Ein Konsortium aus neun Industrie- und Forschungspartnern möchte dies nun ändern und die Oberflächen von Membrandächer und Fassaden mit optoelektronischen Bauelementen so funktionalisieren, dass sie einerseits einen schaltbaren Gesamtenergie­durchlassgrad und zum anderen eine Energieerzeugung mit flexiblen Solarzellen ermöglichen. Der Ver­bund­koordinator, Dr. John Fahlteich, fasst das Vorhaben so zusammen: „Folienbasierte Dach- und Fassadenelemente sollen mit elektrochromen, schaltbaren Bauelementen aus­ge­stattet werden. So kann die Licht- und Wärme­durchlässigkeit elektrisch gesteuert wer­den. Die Energie dafür stellen flexible, organische Solar­zellen bereit. Wir möchten im Pro­jekt FLEX-G Technologien entwickeln, die sowohl für flexible Membran­dach- und Fas­sa­den­elemente, als auch für glasbasierte Systeme anwendbar sind.“

Um dies zu erreichen, sollen erstmals Verfahren erforscht werden, mit denen das elektro­chrome Bauelement direkt auf einer ETFE-Folie aufgebaut wird. Die Flexibilität der Folien ermöglicht die Verwendung von kostengünstigen und produktiven Rolle-zu-Rolle (R2R) Fertigungsverfahren.

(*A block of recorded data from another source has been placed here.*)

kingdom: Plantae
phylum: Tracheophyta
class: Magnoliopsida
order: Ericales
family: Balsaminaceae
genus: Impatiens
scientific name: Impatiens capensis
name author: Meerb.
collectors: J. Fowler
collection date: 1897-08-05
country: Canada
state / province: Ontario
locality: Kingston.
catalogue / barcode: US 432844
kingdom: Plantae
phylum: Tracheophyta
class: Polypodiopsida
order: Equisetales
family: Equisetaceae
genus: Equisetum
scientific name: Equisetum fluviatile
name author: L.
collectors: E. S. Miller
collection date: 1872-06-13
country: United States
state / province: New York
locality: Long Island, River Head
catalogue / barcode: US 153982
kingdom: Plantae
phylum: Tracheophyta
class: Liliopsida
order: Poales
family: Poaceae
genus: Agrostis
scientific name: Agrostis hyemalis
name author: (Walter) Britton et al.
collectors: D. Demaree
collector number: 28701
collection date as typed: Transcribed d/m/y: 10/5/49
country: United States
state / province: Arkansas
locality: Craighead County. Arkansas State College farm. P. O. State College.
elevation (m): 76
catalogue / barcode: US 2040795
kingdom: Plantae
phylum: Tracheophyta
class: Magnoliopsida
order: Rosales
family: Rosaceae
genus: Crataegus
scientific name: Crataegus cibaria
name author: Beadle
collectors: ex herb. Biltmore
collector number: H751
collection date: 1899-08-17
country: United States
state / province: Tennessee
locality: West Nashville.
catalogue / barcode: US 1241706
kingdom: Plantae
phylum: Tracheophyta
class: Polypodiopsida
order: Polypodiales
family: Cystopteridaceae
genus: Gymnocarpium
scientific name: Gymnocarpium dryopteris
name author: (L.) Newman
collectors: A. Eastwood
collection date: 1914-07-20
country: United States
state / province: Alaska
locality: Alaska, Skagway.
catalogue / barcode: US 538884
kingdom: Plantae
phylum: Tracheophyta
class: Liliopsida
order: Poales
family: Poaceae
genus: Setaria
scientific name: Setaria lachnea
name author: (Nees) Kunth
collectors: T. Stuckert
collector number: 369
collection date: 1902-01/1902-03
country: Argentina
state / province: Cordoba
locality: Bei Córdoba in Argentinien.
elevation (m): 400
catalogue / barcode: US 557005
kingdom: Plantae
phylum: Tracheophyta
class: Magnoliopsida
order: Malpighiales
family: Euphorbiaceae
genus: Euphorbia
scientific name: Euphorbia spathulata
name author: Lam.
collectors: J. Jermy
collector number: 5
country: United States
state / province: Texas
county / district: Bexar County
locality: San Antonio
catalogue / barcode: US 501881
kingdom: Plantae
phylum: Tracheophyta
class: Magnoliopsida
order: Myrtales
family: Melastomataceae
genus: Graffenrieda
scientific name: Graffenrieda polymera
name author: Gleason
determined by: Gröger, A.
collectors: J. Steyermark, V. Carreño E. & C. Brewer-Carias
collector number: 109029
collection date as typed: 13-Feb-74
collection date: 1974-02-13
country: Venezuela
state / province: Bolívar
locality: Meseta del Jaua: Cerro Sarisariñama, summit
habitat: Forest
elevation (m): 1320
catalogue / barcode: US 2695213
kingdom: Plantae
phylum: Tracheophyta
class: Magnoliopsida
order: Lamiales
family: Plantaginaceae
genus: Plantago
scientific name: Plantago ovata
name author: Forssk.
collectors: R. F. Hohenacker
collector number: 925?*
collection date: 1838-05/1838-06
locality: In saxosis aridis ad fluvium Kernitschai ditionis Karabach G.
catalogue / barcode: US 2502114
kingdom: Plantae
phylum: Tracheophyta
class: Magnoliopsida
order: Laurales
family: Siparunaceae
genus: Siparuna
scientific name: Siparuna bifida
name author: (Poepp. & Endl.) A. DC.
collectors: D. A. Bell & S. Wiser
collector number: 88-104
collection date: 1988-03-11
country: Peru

Im Rahmen des dreijährigen Vorhabens ist ein 36 Quadrat­meter großer Membrandachprototyp geplant, der sowohl mit elektrochromen Bauelementen – zur Schaltung des Gesamtenergiedurchlassgrades – als auch mit flexiblen, organischen Solar­zellen ausgestattet ist.

Mit dem vom Bundesministerium für Wirtschaft und Energie (BMWi) geförderten Verbund­projekt wird die Integration von Bauelementen in uneben geformte Gebäudehüllen zur Energieeinsparung und -gewinnung erreicht und damit ein Beitrag zur Senkung des Pri­mär­ener­gie­bedarfs geleistet. Damit wird auch das Ziel der Bundesregierung, bis 2050 den Pri­mär­energie­bedarf in Deutschland um 50 Prozent zu senken, unterstützt.

Neben den Fraunhofer-Instituten FEP in Dresden, ISC in Würzburg und IAP in Golm wirken am Projekt FLEX-G die Hochschule für Technik in Stuttgart sowie die sieben Unternehmen Coatema Coating Machinery GmbH, Hightex GmbH, Lamilux Heinrich Strunz GmbH, Heliatek GmbH, ROWO Coating GmbH, EControl Glas GmbH & Co. KG und Nowofol Kunststoffprodukte GmbH mit.